[Saved data entries]

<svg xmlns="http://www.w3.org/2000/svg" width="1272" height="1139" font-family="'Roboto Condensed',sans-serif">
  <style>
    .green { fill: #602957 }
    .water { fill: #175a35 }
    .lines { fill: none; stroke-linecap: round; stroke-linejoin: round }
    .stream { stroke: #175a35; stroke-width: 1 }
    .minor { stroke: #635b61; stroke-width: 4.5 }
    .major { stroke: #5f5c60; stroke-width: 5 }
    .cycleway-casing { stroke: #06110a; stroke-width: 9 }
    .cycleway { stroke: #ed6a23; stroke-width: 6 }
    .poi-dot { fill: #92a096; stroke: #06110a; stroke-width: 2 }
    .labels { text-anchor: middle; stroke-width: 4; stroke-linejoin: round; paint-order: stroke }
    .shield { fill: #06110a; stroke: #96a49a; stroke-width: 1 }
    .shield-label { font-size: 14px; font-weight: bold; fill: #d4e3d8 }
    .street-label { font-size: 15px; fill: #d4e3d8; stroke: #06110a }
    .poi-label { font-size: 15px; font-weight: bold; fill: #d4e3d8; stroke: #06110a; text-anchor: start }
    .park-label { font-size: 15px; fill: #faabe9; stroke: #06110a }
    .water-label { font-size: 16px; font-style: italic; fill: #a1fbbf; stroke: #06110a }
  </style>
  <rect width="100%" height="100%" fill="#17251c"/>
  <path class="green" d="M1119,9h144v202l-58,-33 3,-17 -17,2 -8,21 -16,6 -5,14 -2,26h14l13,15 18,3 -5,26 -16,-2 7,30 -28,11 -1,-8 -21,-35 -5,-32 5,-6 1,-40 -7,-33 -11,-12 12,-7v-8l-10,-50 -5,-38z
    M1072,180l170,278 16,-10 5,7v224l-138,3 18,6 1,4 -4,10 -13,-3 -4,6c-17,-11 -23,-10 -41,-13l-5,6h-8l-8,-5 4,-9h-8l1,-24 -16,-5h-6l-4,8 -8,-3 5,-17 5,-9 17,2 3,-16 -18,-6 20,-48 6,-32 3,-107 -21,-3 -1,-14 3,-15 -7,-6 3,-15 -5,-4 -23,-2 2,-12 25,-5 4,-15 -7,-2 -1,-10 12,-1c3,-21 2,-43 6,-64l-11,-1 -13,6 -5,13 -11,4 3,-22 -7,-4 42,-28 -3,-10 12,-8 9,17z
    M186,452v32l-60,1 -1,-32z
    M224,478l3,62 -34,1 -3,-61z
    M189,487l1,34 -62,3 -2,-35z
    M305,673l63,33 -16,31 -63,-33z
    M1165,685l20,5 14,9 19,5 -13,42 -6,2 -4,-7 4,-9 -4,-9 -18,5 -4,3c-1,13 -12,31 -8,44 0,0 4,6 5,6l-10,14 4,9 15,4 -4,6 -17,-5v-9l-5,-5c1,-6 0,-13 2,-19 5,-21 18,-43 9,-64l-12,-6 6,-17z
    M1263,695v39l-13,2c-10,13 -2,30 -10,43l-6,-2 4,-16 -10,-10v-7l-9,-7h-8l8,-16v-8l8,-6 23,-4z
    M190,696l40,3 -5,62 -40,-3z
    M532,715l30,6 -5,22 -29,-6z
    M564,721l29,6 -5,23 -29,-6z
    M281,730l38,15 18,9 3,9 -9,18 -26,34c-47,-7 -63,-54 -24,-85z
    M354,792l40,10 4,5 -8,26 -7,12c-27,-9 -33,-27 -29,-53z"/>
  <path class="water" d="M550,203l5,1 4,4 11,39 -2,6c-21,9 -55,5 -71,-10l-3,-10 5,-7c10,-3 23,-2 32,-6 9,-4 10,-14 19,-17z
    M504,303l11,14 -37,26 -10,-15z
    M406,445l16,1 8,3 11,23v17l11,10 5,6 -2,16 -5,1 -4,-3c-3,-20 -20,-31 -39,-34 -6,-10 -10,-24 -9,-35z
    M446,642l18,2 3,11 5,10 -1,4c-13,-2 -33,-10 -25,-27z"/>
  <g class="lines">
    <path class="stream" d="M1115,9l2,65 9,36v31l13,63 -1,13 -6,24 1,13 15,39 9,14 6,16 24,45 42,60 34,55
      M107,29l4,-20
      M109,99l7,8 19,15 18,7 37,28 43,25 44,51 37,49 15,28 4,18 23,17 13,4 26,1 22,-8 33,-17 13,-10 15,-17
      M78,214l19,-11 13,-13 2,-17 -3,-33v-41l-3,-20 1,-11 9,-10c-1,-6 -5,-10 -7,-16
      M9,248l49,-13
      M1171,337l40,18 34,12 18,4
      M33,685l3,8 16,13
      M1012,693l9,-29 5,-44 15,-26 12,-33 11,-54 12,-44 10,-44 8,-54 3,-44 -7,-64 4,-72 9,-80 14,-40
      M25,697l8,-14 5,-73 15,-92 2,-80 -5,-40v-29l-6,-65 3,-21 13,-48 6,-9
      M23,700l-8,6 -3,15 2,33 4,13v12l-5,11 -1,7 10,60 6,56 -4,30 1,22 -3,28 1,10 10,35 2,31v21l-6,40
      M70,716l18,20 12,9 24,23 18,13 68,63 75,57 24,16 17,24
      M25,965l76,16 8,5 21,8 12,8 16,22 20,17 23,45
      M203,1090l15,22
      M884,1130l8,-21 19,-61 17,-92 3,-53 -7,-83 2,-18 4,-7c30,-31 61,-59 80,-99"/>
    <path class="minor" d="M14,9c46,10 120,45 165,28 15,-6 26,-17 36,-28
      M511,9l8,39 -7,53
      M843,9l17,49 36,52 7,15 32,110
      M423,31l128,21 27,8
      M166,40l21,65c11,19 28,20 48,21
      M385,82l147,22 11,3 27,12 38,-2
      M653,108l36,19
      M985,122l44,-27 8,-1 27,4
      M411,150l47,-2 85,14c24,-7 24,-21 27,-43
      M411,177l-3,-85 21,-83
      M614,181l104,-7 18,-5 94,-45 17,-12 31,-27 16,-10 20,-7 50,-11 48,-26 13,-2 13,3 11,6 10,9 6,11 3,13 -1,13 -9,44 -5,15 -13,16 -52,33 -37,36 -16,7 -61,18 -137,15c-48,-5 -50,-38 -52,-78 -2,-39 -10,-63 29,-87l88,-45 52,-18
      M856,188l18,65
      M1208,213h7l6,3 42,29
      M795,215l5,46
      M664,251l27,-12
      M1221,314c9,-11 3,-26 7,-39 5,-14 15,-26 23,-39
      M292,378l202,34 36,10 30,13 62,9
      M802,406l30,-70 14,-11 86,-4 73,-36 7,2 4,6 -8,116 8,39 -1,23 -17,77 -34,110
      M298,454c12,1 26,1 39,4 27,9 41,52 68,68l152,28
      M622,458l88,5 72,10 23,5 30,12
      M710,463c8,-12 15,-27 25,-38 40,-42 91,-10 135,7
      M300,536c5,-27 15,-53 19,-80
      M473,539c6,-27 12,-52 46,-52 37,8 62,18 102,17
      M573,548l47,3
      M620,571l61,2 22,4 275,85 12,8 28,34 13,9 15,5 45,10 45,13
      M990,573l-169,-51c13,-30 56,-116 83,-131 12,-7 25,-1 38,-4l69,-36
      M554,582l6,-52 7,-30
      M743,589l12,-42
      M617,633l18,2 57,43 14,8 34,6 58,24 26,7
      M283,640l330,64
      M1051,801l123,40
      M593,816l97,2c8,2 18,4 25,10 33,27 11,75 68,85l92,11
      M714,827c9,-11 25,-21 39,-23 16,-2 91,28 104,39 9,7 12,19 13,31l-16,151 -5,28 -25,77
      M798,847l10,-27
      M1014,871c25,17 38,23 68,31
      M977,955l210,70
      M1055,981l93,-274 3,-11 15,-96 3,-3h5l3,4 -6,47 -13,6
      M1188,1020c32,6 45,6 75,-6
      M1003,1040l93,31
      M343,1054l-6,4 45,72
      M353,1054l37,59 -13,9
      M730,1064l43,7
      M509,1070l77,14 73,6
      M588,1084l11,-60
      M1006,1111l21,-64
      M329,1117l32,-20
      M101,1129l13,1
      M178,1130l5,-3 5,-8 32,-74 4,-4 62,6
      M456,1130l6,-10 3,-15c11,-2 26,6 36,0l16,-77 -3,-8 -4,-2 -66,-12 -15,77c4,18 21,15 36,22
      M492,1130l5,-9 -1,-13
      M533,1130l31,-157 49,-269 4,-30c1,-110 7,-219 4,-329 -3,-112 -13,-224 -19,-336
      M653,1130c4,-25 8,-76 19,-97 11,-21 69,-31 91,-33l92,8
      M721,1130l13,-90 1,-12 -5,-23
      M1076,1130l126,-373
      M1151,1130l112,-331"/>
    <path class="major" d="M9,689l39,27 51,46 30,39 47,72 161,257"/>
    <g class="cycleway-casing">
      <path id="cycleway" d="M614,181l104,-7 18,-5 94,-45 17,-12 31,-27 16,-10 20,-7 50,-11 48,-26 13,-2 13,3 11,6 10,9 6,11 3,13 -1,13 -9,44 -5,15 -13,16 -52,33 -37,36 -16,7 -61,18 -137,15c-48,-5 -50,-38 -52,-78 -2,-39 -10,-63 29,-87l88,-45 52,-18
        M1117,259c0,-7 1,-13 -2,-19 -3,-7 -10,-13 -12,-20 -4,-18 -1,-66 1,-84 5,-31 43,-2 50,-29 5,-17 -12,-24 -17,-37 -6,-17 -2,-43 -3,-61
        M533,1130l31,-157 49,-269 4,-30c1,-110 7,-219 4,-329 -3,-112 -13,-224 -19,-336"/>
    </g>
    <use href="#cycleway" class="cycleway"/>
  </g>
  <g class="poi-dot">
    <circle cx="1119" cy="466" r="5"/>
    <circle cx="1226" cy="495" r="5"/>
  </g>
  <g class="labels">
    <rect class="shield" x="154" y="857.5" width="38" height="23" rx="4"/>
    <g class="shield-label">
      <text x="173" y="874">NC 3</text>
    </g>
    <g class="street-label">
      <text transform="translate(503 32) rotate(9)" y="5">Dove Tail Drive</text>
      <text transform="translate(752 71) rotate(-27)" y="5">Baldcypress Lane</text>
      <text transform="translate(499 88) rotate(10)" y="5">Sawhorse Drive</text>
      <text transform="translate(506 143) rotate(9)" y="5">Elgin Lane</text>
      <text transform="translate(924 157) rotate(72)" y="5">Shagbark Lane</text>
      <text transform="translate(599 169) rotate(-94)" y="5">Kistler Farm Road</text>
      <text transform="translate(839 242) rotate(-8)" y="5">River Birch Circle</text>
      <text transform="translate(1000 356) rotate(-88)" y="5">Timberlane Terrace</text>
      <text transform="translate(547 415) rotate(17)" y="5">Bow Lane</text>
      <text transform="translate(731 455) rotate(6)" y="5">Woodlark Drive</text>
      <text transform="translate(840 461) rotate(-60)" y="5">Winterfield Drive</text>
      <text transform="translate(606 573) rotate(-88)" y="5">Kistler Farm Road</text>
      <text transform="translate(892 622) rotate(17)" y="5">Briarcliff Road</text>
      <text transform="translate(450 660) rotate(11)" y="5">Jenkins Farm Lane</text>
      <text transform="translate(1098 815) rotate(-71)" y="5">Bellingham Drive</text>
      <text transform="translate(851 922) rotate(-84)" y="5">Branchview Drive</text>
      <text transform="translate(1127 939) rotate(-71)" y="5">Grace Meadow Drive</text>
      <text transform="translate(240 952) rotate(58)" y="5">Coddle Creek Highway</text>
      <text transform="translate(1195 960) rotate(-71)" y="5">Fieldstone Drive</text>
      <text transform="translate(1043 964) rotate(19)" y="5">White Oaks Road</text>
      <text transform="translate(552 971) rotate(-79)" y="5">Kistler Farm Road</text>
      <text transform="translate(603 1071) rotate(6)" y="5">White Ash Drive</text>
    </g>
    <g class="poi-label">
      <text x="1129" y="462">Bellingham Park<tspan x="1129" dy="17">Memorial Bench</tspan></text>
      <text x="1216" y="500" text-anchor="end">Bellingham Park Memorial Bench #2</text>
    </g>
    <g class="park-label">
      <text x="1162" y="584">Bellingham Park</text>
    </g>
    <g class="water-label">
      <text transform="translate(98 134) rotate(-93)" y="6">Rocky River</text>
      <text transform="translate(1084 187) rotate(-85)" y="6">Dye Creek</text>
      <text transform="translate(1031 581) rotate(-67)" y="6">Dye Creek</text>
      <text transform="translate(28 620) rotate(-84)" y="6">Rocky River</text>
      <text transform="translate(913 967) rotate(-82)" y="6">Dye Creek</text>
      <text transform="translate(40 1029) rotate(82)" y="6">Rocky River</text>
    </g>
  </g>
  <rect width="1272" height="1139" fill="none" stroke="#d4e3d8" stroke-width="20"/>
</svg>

§ **TASK DIRECTIONS**
Scan the data above for the word "round". Copy every line in which it is found.

§ **THE COMPLETED TASK**
    .lines { fill: none; stroke-linecap: round; stroke-linejoin: round }
    .labels { text-anchor: middle; stroke-width: 4; stroke-linejoin: round; paint-order: stroke }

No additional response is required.